→ **Fragmento del documento**:

•••

Es decir, que la “guerra” contra el narco de Calderón, después de un saldo de víctimas abrumador, ha permitido conocer hasta dónde llegan las dimensiones de la capacidad militar de los cárteles y por lo tanto cuál es su poder real (Stuart Nash, et al, DEA: “Escalating violence in Mexico and the Southwest border as a result of the illicit drug trade?”, 6 de mayo de 2009; Anthony P Placido, administrador adjuntoparaInteligencia de la DEA: “The US government’s domestic obligations: under the Merida Initiative”). Así, grupos de narcotraficantes equipados con armamento made in USA han conseguido arrinconar al Estado en la guerra de todos contra todos y donde la víctima sigue siendo la misma de siempre: la sociedad mexicana.

•••

→ **Material proporcionado**:
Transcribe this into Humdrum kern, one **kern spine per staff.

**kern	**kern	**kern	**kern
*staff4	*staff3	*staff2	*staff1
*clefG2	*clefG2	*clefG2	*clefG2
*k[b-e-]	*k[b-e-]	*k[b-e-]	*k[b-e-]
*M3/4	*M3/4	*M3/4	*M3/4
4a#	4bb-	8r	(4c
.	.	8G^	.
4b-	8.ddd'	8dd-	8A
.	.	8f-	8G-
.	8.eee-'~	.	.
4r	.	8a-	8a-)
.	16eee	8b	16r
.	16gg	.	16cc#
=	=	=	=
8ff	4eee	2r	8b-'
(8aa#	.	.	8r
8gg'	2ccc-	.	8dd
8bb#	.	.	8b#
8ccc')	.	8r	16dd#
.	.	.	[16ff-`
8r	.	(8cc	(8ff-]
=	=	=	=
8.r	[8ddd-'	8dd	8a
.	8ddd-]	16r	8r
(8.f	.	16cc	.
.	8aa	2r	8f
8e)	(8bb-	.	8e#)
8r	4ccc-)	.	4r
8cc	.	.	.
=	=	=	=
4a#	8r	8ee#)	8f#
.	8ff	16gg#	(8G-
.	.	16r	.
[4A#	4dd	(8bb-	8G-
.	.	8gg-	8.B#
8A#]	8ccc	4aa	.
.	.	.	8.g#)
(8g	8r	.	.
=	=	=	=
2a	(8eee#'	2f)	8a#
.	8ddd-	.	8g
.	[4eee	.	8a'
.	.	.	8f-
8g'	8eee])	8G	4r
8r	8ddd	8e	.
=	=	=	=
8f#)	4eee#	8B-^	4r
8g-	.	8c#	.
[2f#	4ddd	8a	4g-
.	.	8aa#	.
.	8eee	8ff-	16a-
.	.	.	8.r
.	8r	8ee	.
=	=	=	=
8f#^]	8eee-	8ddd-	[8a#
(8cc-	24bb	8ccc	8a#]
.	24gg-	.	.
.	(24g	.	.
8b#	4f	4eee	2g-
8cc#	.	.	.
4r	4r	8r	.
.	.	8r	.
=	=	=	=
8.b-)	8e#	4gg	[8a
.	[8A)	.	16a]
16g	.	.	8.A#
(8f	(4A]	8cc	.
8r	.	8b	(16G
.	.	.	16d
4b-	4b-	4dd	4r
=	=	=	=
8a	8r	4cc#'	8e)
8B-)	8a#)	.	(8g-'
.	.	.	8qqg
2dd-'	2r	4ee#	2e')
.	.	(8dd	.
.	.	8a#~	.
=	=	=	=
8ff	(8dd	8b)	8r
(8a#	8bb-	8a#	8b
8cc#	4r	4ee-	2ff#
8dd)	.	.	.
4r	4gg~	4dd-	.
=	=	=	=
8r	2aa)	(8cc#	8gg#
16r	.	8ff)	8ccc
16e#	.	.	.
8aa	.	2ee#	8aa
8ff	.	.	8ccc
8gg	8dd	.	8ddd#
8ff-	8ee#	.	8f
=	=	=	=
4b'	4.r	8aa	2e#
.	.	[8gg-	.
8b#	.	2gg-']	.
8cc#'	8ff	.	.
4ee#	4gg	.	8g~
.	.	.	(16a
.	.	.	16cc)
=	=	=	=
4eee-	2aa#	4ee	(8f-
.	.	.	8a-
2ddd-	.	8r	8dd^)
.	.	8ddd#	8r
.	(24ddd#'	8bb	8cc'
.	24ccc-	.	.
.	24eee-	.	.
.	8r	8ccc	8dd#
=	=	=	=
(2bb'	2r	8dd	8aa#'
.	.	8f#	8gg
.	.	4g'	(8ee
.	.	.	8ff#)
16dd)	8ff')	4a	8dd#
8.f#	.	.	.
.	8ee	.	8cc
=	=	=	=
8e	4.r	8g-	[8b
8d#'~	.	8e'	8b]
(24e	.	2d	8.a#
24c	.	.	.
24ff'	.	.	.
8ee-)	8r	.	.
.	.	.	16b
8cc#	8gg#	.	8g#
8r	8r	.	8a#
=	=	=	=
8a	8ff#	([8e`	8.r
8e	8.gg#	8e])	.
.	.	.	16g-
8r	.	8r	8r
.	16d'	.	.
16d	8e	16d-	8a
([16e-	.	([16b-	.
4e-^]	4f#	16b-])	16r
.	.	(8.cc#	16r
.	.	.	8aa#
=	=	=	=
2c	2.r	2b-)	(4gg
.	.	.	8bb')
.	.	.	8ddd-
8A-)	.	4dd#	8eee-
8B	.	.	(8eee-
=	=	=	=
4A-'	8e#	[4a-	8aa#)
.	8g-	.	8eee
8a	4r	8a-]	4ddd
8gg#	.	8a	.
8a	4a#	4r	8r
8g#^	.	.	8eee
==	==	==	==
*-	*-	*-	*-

•••

→ **La tarea**: Devuelve sin cambios el pasaje del fragmento sobre la guerra contra el narcotráfico en México que empieza con "Es decir, que" y sigue hasta "la sociedad mexicana.".

→ **Resultado del ejercicio**:
Es decir, que la “guerra” contra el narco de Calderón, después de un saldo de víctimas abrumador, ha permitido conocer hasta dónde llegan las dimensiones de la capacidad militar de los cárteles y por lo tanto cuál es su poder real (Stuart Nash, et al, DEA: “Escalating violence in Mexico and the Southwest border as a result of the illicit drug trade?”, 6 de mayo de 2009; Anthony P Placido, administrador adjuntoparaInteligencia de la DEA: “The US government’s domestic obligations: under the Merida Initiative”). Así, grupos de narcotraficantes equipados con armamento made in USA han conseguido arrinconar al Estado en la guerra de todos contra todos y donde la víctima sigue siendo la misma de siempre: la sociedad mexicana.